TAGLI – Il ministero della funzione Pubblica, nel quadro della riduzione degli organici, ha dato l’ok ai tagli proposti dal Ministero: 29 posti da prefetto, 12 da viceprefetto e 280 da viceprefetto aggiunto. A questo punto un D.P.R. tradurrà i numeri in nomi di prefetture da accorpare. Questo tema s’interseca con il disegno di legge delega della pubblica amministrazione nella parte in cui prevede un’ulteriore razionalizzazione – ovvero una riduzione sembra a 70 sedi – della rete delle prefetture.

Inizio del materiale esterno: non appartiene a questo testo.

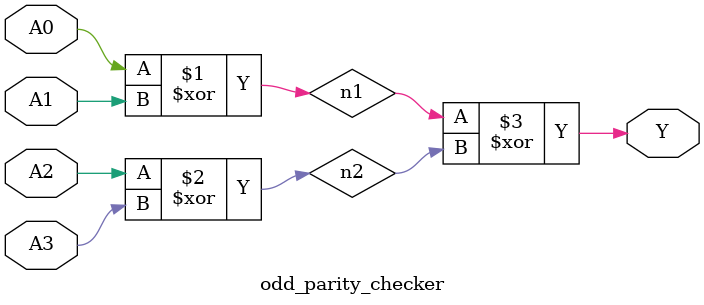
<source format=v>
module odd_parity_checker(
  input A0,
  input A1,
  input A2,
  input A3,
  output Y
);

wire n1, n2;

xor(n1, A0, A1);
xor(n2, A2, A3);
xor(Y, n1, n2);

endmodule

</source>
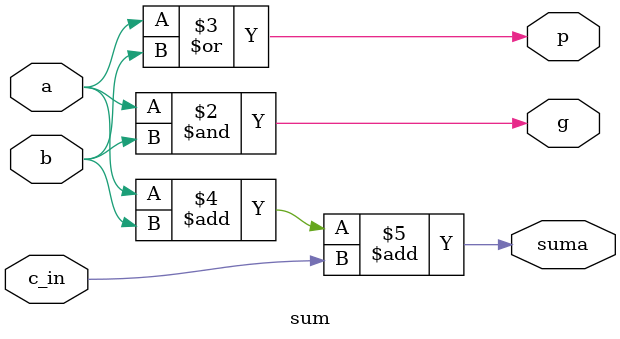
<source format=v>
module sum(
    input [0:0]a,
    input [0:0]b,
    input c_in,
    output reg [0:0]g,
    output reg [0:0]p,
    output reg suma
);

always@(a,b,c_in)
    begin
       g = a & b;
       p = a | b;
       suma = a + b + c_in;
    end

endmodule

</source>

PREFETTO – Dunque il quadro non è certo entusiasmante per il futuro dell’istituto. Il ruolo unico e l’accorpamento degli uffici in periferia potrebbero preludere alla scomparsa della qualifica e all’inserimento nel calderone della dirigenza. Ricordiamo che la funzione del prefetto è stata finora essenziale non soltanto per la gestione della sicurezza, della protezione civile, ma anche per assicurare la coesione sociale e la legalità dell’azione amministrativa, compreso il settore degli enti locali. Un tempo il prefetto fu definito come il portiere della squadra della pubblica amministrazione, perché controllava il gioco della compagine e interveniva (con uscite a valanga) quando la situazione era particolarmente delicata e compromessa. Da prefetto ormai in pensione che per quarant’anni ha avuto esperienza dell’evoluzione (o meglio dell’involuzione) dell’amministrazione italiana ritengo però che sarà sempre necessaria la presenza di un organismo che rappresenti lo Stato sul territorio e tuteli, con la sua attività, i principi fondamentali dell’ordinamento. Anche se Renzi ha dimostrato, fin dall’inizio, una spiccata avversione e sfiducia nella dirigenza pubblica, statale e locale.